* **YOUR TASK**:
Rewrite the entries below as a JSON list of strings, one string per line with blank lines left out. Begin at the first line of the entries and stop after the line that contains "genus: Acacesia", including that line.

* **DATA ROWS**:
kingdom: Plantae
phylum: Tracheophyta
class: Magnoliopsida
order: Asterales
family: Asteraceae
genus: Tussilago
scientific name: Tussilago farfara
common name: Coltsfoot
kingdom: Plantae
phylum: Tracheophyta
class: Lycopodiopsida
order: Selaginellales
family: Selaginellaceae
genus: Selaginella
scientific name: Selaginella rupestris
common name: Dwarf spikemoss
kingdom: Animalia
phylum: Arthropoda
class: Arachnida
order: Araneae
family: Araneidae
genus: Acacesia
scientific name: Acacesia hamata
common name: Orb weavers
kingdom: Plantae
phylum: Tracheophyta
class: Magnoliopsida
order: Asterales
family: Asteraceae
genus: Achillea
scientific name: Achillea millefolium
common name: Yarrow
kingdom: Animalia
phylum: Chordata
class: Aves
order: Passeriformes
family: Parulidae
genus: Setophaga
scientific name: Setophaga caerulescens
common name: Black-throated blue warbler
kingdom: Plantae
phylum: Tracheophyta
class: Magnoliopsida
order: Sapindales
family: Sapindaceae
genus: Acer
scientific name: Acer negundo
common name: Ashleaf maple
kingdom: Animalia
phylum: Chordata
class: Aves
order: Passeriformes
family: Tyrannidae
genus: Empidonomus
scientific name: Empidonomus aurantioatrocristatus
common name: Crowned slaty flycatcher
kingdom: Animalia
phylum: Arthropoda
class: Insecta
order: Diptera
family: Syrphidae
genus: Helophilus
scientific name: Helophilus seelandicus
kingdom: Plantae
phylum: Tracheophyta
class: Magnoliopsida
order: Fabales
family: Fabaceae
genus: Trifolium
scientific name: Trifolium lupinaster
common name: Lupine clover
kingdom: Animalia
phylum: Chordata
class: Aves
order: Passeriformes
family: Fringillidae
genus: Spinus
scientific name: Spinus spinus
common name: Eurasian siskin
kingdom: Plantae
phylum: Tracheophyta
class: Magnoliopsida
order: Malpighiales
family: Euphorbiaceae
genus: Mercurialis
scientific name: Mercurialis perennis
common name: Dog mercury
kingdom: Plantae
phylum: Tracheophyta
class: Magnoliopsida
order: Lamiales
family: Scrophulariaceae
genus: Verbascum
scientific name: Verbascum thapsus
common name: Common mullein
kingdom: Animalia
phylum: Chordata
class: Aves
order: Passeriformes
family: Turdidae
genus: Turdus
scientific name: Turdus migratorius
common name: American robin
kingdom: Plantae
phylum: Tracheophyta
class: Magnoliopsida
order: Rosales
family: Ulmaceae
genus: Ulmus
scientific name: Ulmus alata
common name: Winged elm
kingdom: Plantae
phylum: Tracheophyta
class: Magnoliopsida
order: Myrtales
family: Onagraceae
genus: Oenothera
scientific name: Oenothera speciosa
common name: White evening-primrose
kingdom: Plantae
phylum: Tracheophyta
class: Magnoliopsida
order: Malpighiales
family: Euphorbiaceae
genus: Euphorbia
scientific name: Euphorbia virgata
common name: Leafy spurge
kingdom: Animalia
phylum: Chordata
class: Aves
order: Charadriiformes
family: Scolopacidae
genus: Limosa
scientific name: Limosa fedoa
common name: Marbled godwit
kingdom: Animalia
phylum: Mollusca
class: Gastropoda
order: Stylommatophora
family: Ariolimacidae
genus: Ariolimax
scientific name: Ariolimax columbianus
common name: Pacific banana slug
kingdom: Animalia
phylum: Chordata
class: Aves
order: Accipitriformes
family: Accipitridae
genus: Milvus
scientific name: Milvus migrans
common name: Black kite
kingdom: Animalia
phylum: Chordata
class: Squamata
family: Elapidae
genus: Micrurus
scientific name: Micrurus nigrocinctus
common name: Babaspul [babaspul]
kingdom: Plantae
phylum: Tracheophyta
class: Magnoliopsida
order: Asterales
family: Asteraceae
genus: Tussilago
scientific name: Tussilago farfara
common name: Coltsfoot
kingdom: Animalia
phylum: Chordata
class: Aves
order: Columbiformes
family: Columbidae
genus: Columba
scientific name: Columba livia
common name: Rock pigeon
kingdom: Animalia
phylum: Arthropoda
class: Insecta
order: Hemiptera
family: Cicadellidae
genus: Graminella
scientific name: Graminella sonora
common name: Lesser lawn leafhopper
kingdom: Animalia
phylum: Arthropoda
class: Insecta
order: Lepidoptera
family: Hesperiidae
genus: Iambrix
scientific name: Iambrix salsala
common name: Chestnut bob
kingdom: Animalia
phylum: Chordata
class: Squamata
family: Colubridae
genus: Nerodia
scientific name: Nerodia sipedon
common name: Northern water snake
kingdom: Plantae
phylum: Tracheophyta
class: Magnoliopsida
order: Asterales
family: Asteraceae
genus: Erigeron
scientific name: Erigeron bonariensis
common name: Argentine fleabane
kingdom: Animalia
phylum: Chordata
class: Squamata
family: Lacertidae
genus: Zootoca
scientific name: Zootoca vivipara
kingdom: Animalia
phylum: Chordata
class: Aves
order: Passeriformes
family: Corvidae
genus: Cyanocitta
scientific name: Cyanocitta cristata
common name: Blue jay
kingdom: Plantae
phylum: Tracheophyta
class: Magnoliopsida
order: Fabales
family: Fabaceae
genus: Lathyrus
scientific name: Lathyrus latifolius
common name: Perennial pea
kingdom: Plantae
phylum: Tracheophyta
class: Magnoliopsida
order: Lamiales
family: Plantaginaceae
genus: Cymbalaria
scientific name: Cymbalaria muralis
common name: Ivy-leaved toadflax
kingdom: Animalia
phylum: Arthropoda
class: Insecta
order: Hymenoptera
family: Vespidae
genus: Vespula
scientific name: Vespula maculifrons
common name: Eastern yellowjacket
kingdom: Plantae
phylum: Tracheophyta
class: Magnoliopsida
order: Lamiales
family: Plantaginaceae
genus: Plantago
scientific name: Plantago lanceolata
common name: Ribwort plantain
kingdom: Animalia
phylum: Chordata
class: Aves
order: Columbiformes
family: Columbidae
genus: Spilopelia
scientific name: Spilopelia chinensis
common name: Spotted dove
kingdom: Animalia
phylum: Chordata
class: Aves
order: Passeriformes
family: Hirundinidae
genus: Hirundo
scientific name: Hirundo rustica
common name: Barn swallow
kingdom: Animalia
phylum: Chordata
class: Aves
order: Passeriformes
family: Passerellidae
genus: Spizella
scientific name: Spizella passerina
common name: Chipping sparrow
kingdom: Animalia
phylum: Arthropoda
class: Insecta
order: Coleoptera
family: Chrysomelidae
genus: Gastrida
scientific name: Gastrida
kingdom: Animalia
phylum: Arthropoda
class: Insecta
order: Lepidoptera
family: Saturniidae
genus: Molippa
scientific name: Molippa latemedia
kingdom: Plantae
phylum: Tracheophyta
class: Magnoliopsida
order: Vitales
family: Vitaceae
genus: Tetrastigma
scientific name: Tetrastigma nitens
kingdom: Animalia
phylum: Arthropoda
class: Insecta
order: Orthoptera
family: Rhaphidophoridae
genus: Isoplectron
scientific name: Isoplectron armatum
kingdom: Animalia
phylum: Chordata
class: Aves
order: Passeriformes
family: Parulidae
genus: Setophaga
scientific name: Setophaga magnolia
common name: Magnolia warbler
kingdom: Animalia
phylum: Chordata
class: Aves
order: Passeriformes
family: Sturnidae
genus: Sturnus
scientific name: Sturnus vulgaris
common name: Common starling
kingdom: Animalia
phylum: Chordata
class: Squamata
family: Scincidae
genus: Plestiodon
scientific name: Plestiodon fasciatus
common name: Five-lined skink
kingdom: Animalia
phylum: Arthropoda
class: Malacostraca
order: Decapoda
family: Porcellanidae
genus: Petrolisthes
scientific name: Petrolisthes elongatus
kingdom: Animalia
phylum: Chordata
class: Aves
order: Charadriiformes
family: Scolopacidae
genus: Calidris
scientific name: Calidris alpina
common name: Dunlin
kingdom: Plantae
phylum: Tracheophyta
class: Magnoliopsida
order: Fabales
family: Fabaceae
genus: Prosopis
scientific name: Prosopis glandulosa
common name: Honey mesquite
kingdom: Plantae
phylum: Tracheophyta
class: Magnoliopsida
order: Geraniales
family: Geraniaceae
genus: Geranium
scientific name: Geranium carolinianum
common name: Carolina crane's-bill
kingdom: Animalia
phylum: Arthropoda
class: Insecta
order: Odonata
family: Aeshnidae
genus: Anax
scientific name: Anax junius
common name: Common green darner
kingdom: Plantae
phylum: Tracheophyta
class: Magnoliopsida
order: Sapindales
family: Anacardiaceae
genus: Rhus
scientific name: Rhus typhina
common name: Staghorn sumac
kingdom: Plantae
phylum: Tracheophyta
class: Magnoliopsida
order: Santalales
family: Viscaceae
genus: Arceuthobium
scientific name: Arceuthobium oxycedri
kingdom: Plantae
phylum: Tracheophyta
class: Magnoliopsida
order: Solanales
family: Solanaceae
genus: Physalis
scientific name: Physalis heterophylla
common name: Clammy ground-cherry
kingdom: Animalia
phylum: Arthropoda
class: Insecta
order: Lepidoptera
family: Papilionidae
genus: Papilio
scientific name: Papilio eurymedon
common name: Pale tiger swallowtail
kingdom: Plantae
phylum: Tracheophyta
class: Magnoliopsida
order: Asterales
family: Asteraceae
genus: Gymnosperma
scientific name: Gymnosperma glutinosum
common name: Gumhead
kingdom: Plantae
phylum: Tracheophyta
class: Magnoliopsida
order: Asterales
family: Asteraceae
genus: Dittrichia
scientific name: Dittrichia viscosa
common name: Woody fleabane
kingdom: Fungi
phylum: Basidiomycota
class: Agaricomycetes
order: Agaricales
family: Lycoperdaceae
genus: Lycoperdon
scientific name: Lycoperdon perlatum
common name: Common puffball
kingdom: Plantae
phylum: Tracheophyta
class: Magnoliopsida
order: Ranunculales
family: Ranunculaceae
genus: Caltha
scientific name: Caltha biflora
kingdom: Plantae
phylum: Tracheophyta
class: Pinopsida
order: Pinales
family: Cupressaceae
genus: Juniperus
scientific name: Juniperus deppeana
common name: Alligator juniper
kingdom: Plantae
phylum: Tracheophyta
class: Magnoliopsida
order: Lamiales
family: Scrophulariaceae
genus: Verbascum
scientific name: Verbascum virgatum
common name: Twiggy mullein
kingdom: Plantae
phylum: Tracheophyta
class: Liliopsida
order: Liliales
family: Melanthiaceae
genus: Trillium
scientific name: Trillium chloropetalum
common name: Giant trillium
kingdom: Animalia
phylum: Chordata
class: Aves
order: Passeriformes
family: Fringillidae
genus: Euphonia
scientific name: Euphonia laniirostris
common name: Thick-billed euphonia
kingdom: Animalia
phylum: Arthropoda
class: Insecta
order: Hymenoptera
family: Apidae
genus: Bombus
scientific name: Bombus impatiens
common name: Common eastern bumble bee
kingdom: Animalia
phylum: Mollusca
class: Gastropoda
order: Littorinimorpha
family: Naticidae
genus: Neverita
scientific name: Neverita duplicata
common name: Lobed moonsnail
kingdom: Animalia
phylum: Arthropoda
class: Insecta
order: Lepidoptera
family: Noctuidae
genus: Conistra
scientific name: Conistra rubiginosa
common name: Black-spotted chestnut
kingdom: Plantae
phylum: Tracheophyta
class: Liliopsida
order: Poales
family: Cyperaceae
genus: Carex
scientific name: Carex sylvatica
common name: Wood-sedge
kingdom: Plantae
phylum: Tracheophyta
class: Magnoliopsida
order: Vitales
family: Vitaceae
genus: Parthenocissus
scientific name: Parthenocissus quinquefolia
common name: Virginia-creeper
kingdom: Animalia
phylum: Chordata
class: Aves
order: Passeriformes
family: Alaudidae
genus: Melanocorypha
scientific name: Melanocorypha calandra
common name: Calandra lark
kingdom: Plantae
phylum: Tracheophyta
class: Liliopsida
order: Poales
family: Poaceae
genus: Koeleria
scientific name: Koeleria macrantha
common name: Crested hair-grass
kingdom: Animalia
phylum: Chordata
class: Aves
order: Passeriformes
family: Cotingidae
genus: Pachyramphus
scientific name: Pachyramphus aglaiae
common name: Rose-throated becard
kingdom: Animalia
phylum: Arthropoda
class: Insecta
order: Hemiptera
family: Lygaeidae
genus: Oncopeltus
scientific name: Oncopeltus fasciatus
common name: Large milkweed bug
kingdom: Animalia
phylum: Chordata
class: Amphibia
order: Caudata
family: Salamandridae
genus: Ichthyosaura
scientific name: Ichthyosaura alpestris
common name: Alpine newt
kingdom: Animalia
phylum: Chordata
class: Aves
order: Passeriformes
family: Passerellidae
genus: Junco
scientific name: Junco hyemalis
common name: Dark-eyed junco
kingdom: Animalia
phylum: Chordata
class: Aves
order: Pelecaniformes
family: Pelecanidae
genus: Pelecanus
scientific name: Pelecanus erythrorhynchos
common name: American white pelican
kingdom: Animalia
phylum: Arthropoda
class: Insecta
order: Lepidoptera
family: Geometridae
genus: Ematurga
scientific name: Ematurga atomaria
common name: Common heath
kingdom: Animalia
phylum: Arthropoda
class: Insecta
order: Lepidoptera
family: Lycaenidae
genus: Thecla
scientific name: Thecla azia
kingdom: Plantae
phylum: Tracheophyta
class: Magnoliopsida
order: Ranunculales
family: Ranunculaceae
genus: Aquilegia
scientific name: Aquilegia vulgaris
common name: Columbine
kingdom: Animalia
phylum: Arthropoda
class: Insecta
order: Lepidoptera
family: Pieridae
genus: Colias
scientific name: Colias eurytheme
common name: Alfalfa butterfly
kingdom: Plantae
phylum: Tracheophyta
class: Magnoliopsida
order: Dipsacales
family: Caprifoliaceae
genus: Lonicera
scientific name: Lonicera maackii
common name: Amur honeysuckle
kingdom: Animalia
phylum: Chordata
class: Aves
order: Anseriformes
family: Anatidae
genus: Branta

* **RESULT FOR THIS TASK**:
[
  "kingdom: Plantae",
  "phylum: Tracheophyta",
  "class: Magnoliopsida",
  "order: Asterales",
  "family: Asteraceae",
  "genus: Tussilago",
  "scientific name: Tussilago farfara",
  "common name: Coltsfoot",
  "kingdom: Plantae",
  "phylum: Tracheophyta",
  "class: Lycopodiopsida",
  "order: Selaginellales",
  "family: Selaginellaceae",
  "genus: Selaginella",
  "scientific name: Selaginella rupestris",
  "common name: Dwarf spikemoss",
  "kingdom: Animalia",
  "phylum: Arthropoda",
  "class: Arachnida",
  "order: Araneae",
  "family: Araneidae",
  "genus: Acacesia"
]